One day after President Donald Trump said he would leave the White House on January 20 barring a massive revolt from Electoral College voters, Trump walked back his statement on Friday.
In a tweet, Trump says that President-elect Joe Biden will only be allowed in the White House if he can prove that he had 80 million votes. In America, voters cast private ballots. Once a vote is tabulated, it is no longer traced to the voter. Lawmakers put in measures such as secret ballots in the late 1800s amid an era of voter intimidation. Non-secret ballots are generally a violation of international law.
“Biden can only enter the White House as President if he can prove that his ridiculous ‘80,000,000 votes’ were not fraudulently or illegally obtained,” Trump tweeted. “When you see what happened in Detroit, Atlanta, Philadelphia & Milwaukee, massive voter fraud, he’s got a big unsolvable problem!”
Biden is slated to send 306 electors on his behalf to state capitols on December 4, 36 more than the 270 needed to become president on January 20. Trump has been trying to stop Biden’s electors from casting a vote by whatever means possible.
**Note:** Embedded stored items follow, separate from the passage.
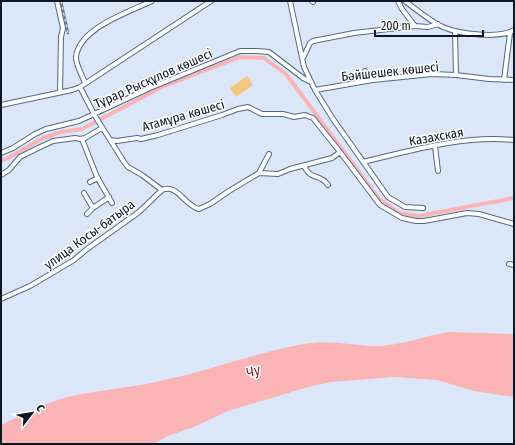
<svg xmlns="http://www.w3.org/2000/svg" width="515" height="445" viewBox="0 0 515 445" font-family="'Fira Sans Condensed',sans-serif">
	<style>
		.green { fill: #f4c67e }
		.water { fill: #fbb4b5 }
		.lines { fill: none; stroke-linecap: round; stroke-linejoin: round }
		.canal { stroke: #fbb4b5; stroke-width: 4 }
		.street-casing { stroke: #4e688e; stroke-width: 6 }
		.street { stroke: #fff; stroke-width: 4 }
		.rail-casing { stroke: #6c7787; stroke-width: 2.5 }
		.rail { stroke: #fff; stroke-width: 1; stroke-dasharray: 3; stroke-linecap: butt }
		.labels { text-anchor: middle; stroke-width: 3; stroke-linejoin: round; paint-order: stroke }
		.street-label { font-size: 13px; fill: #0c1625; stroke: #fff }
		.water-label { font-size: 14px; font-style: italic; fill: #7f1b2a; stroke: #fff }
	</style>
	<rect width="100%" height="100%" fill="#dbe7f8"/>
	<!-- green -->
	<path class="green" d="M247 76 253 85 236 97 230 88Z"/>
	<!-- water -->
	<path class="water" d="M450 332 514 334V397L474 391 437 380 394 377 331 382 308 387 228 411 194 427 168 436 153 444H1V425C22 415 44 403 68 397 98 390 130 388 160 381 208 371 255 353 304 344 329 339 354 346 379 346 404 345 426 335 450 332Z"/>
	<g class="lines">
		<!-- canal -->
		<path class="canal" d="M1 161 10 157 43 138 61 132 82 129 162 87 240 57 264 58 286 74 379 199 399 213 419 216 514 198"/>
		<!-- street casing -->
		<g class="street-casing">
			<path id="street" d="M57 1 63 28 61 37 60 92
				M290 1 304 67 315 90 333 119 388 197 405 207 423 208
				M312 1 313 2
				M398 1 402 9 415 26
				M405 1C417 10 430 21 443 27 459 34 500 39 514 30
				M455 31 456 75
				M303 58 310 43 313 41 354 33 415 26 428 27 438 24
				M365 71 367 81
				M504 80 510 33
				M85 83C83 77 75 63 76 57 79 28 129 12 152 1
				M80 87 95 116 124 162 128 167 142 175 162 190
				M315 90 373 80 432 74 456 75 489 79 514 80
				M1 105 72 90 80 87 211 1
				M82 139 97 177 112 203
				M110 140 117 141 137 138 141 139 158 135 222 115 238 109 248 107 262 114H283L294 117 305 115 313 118 340 152
				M435 146 438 171
				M1 153 13 148 35 134 46 129 79 121 150 88 240 51H257L269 52 303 78 311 82
				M363 162C413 150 463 135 514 140
				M304 166C312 182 319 172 328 185
				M259 173 269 154
				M1 175 9 170 20 157 36 149 53 141 75 138 80 139 85 138 102 128
				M90 182 98 178
				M84 193 93 208 109 197
				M87 214 93 208
				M509 264 514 265
				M1 299 30 286 74 260 87 249 139 212 162 190C177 183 185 206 199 209L210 204 229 191 259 173 278 174 290 169 332 158 340 152 380 205 402 218 416 221H424L467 213 479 214 514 224"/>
		</g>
		<!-- street -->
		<use href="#street" class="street"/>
		<!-- rail casing -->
		<g class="rail-casing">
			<path id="rail" d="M61 1 68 33"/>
		</g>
		<!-- rail -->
		<use href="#rail" class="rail"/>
	</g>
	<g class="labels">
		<!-- street labels -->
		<g class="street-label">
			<text transform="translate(390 71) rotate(-6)" y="5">Бәйшешек көшесі</text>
			<text transform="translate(153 78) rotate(-24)" y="5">Тұрар Рысқұлов көшесі</text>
			<text transform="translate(183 115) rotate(-16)" y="5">Атамұра көшесі</text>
			<text transform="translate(436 136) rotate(-10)" y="5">Казахская</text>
			<text transform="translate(89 234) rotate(-36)" y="5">улица Косы-батыра</text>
		</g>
		<!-- water labels -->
		<g class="water-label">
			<text transform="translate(253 371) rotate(-17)" y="5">Чу</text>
		</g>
	</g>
	<!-- border -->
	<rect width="515" height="445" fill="none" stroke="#0c1625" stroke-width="4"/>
	<!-- north arrow -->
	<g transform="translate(32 413) rotate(59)" stroke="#ffffff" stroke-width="3" paint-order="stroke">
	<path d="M0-3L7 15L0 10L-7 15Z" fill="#0c1625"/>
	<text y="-6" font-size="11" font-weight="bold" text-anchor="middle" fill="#0c1625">С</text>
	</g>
	<!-- scale -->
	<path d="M375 30v6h108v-6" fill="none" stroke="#0c1625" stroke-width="2"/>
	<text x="381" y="30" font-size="12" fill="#0c1625" stroke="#ffffff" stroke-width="3" paint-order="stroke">200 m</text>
</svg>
After more than three dozen failed legal challenges since the election, Trump has been meeting with state legislative leaders, most recently on Wednesday with Republican members of the Pennsylvania legislature.
The latest failed legal challenge came on Friday when a Trump-appointed federal judge was among a three-judge panel that threw out a lawsuit in Pennsylvania. The other two judges were Judge Michael Chagares, a George W. Bush appointee, and Judge D. Brooks Smith, who has been appointed by both GOP and Democratic presidents.
“Charges of unfairness are serious. But calling an election unfair does not make it so. Charges require specific allegations and then proof. We have neither here,” 3rd Circuit Judge Stephanos Bibas wrote. Bibas was appointed by Trump to the federal bench in 2017.
On Thursday, Trump answered questions for the first time since his Nov. 3 election defeat, saying that it would be a “mistake” if the Electoral College votes for Biden next month.
“This election was a fraud,” Trump claimed.
Two weeks ago, a joint statement released by federal and state officials described the presidential election as the “most secure in American history.”
The letter was signed by leaders of the Department of Homeland Security’s Cybersecurity and Infrastructure Security Agency, the U.S. Election Assistance Commission and the National Association of State Election Directors, among others. The Cybersecurity and Infrastructure Security Agency was established two years ago as a branch of Homeland Security during the Trump administration.
In bold, the authors of the statement wrote, “There is no evidence that any voting system deleted or lost votes, changed votes, or was in any way compromised.” This statement matches those from secretaries of state and boards of election throughout the US.
In response to the letter, Trump fired US election security head Chris Krebs.
“I know one thing, Joe Biden did not get 80 million votes,” Trump claimed on Thursday.
Trump was asked if he would attend Biden’s inauguration. He said he knew the answer but would not say whether he would or not. It has been a long-standing tradition that the incoming and outgoing president meet at the White House and travel to the Capitol together before the inauguration.
Trump said, “certainly I will, you know that,” when asked if he would leave the White House on January 20.
The president criticized Biden for beginning to fill out his prospective cabinet before taking office. But Trump as president-elect had named his UN ambassador and secretary of education nominees on the day before Thanksgiving in 2016.
Earlier this week, the General Services Administration recognized Biden’s victory and has been overseeing the transition between the Trump and Biden administrations.
The Biden transition has confirmed that the president-elect will begin receiving intelligence briefings ahead of his inauguration.